Un, deux, trois tarquinets...

S'agréger, se retrouver, déambuler. Cavaler sur les avenues et entre elles, dans les passages élégants.
Se serrer dans les salles de cinéma. Besson, évidemment ! qui aime toujours autant les femmes à la chevelure orange !
Arthur, ce n'est certes pas le cinquième élément. Mais tous les trois, malgré leur 7 ans d'écart et leurs goûts si différents, ils sont tous sortis contents ! Et moi aussi, je l'avoue. Ce n'est pas un monument, peut-être. Mais c'est un film bien. Curieusement il m'a rappelé les films qui passaient à la télé, il y bien longtemps. Quand je la regardais des heures durant, pendant les vacances de Noël. Un film avec une patine discrète, comme on a oublié qu'on en faisait avant. Certains diront que le scénario est plat. Moi je l'ai trouvé délicieusement modeste.

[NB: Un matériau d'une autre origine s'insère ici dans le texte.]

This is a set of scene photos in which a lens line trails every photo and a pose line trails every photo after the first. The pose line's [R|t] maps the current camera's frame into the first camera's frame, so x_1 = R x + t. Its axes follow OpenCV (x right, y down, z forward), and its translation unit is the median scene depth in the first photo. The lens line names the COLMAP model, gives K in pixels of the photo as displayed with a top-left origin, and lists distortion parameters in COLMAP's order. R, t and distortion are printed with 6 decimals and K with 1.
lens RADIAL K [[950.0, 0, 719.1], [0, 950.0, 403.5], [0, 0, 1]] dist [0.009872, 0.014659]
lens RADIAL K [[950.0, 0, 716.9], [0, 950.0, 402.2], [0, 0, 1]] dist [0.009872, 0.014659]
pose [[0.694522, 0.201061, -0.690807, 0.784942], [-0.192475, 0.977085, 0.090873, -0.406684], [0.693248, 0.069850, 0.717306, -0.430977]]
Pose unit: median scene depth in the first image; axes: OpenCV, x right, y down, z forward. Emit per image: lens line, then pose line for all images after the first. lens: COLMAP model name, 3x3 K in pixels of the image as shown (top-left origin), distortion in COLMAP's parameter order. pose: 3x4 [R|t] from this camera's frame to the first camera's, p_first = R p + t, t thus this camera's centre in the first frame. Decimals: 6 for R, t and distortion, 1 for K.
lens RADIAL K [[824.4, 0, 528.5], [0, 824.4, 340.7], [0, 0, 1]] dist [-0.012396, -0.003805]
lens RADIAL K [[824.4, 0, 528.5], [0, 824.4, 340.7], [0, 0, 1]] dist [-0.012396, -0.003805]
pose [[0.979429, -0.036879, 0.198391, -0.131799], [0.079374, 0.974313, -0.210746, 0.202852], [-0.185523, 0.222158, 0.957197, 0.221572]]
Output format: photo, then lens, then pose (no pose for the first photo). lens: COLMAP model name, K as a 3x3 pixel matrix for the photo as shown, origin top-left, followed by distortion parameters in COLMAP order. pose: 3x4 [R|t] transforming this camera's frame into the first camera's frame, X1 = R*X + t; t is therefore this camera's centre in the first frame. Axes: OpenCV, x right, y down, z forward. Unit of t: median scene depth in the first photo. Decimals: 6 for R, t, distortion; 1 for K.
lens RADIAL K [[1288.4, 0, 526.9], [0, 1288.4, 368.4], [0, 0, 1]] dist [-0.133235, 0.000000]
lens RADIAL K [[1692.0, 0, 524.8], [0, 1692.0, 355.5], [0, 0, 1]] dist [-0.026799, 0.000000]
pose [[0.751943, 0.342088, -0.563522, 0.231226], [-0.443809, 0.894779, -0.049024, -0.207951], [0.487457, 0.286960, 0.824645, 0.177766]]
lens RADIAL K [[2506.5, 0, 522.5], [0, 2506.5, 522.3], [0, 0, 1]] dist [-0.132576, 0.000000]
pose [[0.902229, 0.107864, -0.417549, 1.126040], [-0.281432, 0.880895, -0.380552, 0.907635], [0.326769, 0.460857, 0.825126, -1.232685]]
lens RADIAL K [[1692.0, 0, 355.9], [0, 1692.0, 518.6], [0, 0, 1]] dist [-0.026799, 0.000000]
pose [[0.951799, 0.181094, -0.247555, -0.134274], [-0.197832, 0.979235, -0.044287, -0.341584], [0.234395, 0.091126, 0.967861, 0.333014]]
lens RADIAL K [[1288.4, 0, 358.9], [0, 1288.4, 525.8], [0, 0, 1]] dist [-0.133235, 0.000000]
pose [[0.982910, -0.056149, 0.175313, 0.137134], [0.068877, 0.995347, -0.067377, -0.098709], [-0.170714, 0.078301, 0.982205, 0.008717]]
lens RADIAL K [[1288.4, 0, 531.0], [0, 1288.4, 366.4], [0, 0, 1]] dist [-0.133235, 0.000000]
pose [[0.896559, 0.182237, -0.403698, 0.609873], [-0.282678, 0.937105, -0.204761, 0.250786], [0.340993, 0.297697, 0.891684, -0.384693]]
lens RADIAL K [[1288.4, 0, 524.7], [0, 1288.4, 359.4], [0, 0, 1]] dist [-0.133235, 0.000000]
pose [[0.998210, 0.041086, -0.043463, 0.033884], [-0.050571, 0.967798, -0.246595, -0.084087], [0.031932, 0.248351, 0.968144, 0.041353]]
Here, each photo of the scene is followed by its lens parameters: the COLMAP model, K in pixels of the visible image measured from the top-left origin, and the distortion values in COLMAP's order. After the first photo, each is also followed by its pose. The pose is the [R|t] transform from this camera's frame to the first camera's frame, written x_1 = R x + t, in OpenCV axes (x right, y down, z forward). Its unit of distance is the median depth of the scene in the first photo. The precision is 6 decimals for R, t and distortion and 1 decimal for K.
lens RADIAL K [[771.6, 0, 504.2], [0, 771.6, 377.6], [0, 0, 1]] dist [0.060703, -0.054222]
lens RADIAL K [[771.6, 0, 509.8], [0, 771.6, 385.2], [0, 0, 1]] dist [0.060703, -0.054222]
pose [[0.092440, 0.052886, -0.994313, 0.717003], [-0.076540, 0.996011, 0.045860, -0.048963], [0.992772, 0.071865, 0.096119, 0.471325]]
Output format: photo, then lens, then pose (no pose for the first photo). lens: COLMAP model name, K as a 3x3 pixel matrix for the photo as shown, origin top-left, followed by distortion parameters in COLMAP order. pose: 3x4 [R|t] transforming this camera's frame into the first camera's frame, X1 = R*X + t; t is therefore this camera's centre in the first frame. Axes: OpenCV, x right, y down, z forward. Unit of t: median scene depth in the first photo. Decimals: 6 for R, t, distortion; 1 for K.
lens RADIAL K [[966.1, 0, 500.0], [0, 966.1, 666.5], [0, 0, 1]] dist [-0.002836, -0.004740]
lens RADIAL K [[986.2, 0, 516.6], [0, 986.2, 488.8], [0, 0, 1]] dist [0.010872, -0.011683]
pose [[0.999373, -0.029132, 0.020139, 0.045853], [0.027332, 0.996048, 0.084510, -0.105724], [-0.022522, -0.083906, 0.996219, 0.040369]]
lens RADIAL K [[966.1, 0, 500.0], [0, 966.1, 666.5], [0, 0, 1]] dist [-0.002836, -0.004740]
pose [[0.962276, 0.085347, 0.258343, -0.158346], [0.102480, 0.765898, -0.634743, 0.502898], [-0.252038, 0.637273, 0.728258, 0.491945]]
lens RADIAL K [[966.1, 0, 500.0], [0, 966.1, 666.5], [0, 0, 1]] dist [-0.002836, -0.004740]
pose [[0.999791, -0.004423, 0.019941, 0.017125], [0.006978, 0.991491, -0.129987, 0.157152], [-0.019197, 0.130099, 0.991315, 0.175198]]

Quand les temps cinématographiques sont aux rythmes éreintants et parfois aux rebondissements asphyxiants, je ne dédaigne pas que l'on me pousse une chansonnette où l'on se surprend à sourire en fredonnant un refrain léger et gracieux. Si j'en crois l'enthousiasme des enfants dans la salle, je n'étais pas la seule à céder aux charmes de cet univers.